**What is required**
Of the entries below, restate word for word only the section that runs from the line with "thumb mcp: (328, 217)" to the line with "ring pip: (133, 269)", counting both ends.

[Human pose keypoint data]
Start of Block

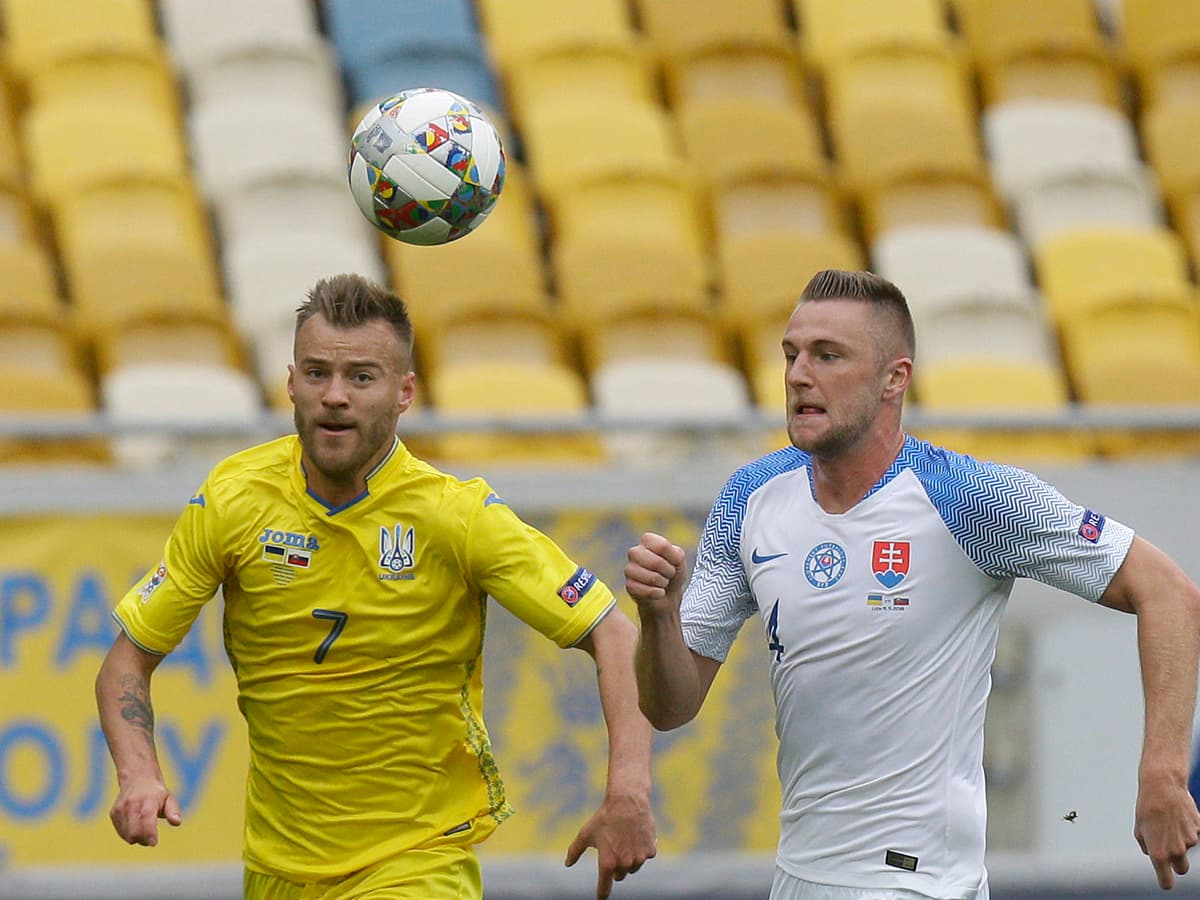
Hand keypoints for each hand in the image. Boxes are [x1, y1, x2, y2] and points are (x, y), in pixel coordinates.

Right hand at [109, 775, 181, 846]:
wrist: (138, 779)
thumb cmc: (157, 793)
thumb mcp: (169, 798)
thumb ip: (173, 811)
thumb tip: (177, 822)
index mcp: (148, 799)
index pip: (146, 819)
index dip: (149, 834)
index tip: (154, 842)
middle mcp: (132, 803)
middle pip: (134, 831)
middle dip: (143, 840)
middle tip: (151, 840)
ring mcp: (120, 808)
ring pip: (126, 834)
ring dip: (136, 839)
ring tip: (144, 831)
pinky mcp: (113, 813)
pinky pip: (120, 832)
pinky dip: (128, 835)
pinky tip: (136, 827)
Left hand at [565, 790, 656, 898]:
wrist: (628, 801)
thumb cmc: (604, 817)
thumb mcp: (586, 833)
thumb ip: (575, 851)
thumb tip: (567, 864)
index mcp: (607, 862)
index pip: (604, 887)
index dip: (602, 893)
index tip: (600, 897)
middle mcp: (624, 864)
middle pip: (619, 876)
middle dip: (616, 866)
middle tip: (613, 847)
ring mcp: (639, 858)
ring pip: (632, 868)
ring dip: (628, 860)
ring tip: (624, 840)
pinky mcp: (650, 851)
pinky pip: (644, 857)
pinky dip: (641, 850)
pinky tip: (635, 835)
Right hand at [625, 533, 686, 611]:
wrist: (669, 595)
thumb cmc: (673, 573)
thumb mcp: (679, 559)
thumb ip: (674, 553)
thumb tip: (659, 560)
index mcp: (647, 540)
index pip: (662, 546)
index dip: (673, 557)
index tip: (673, 562)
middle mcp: (635, 552)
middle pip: (656, 562)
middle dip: (668, 572)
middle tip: (669, 574)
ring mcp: (629, 569)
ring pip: (651, 578)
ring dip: (663, 583)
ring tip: (662, 582)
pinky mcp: (629, 586)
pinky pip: (647, 591)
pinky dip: (658, 593)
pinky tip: (657, 592)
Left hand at [1134, 769, 1199, 888]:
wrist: (1162, 787)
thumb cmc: (1147, 808)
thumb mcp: (1140, 830)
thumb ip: (1148, 847)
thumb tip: (1154, 854)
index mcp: (1159, 854)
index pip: (1166, 881)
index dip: (1165, 881)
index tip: (1164, 879)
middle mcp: (1177, 851)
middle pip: (1181, 869)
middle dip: (1176, 863)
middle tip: (1168, 849)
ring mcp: (1190, 841)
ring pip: (1186, 848)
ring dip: (1179, 840)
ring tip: (1168, 821)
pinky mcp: (1199, 830)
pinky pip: (1193, 835)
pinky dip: (1187, 829)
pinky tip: (1178, 816)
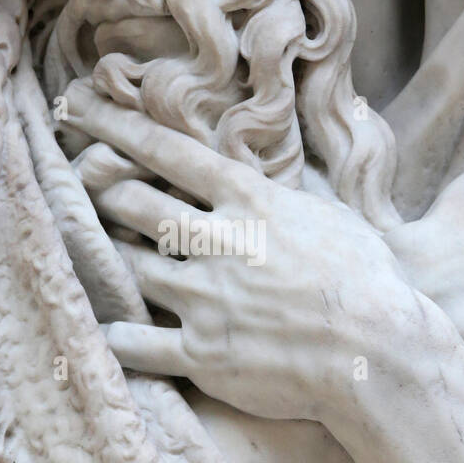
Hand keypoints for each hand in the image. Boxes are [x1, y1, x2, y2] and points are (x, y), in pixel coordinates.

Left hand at [65, 84, 413, 421]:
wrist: (381, 351)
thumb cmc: (368, 280)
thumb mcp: (328, 217)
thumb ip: (279, 200)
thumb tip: (254, 184)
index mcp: (250, 203)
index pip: (169, 153)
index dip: (118, 127)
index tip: (82, 108)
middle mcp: (218, 244)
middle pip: (134, 205)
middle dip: (106, 194)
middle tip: (91, 190)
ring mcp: (205, 300)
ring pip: (133, 269)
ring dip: (117, 261)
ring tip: (107, 259)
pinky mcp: (202, 354)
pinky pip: (138, 344)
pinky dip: (119, 338)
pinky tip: (108, 334)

End of Block

**Solution below**
thumb mcp: (328, 217)
thumb ip: (279, 200)
thumb tip: (254, 184)
index mcp: (250, 203)
index pip: (169, 153)
index dip: (118, 127)
index tip: (82, 108)
middle mcp: (218, 244)
middle pip: (134, 205)
middle dip: (106, 194)
middle tip: (91, 190)
ring mcp: (205, 300)
ring pip: (133, 269)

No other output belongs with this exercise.